# Work to complete
Answer these questions about the humor spotlight:
1. What radio show does Dr. Anthony Paustian host, and on what network?
2. When speaking about creativity, what does the author use humor to do?
3. What happens to the blue brick after the girl throws it?

# Given text
Spotlight on Humor

Dr. Anthony Paustian, Award-Winning Author of “A Quarter Million Steps: Creativity, Imagination, and Leading Transformative Change” and Host of “A Step Beyond” on iHeartRadio

Decades ago my father, always the jokester, would tell this “multipart” joke. The genius of his approach was in how it was told: as two separate jokes, delivered back-to-back, each totally dependent upon the other. No one ever saw the connection until after the big reveal, which is what always made it funny.

 

Today, when I speak about creativity, I frequently use humor to help relax the audience and open their minds to new ways of thinking. I will often begin the presentation by telling a version of Dad’s joke to help illustrate a point. It goes something like this:

 

A little girl is skipping down the street when she comes upon three colored bricks lying on the road: one red, one yellow, and one blue. She pauses, reaches down for the red one, thinks for a moment, and heaves it into the air. The brick hits the ground hard and breaks into pieces. After laughing a bit, she reaches down for the yellow one and heaves it higher into the air. The brick hits the ground with even greater force and shatters. Laughing almost hysterically, she reaches down, grabs the blue one, and throws it even higher into the air. It never comes back down. [End joke part 1]

 

The result is always the same: no laughter, blank stares, and crickets.

# Extracted material
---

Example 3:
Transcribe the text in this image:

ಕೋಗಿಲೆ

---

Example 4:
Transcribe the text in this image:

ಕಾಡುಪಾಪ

# Worked answer
1. "A Step Beyond" on iHeartRadio.
2. To help relax the audience and open their minds to new ways of thinking.
3. It never comes back down.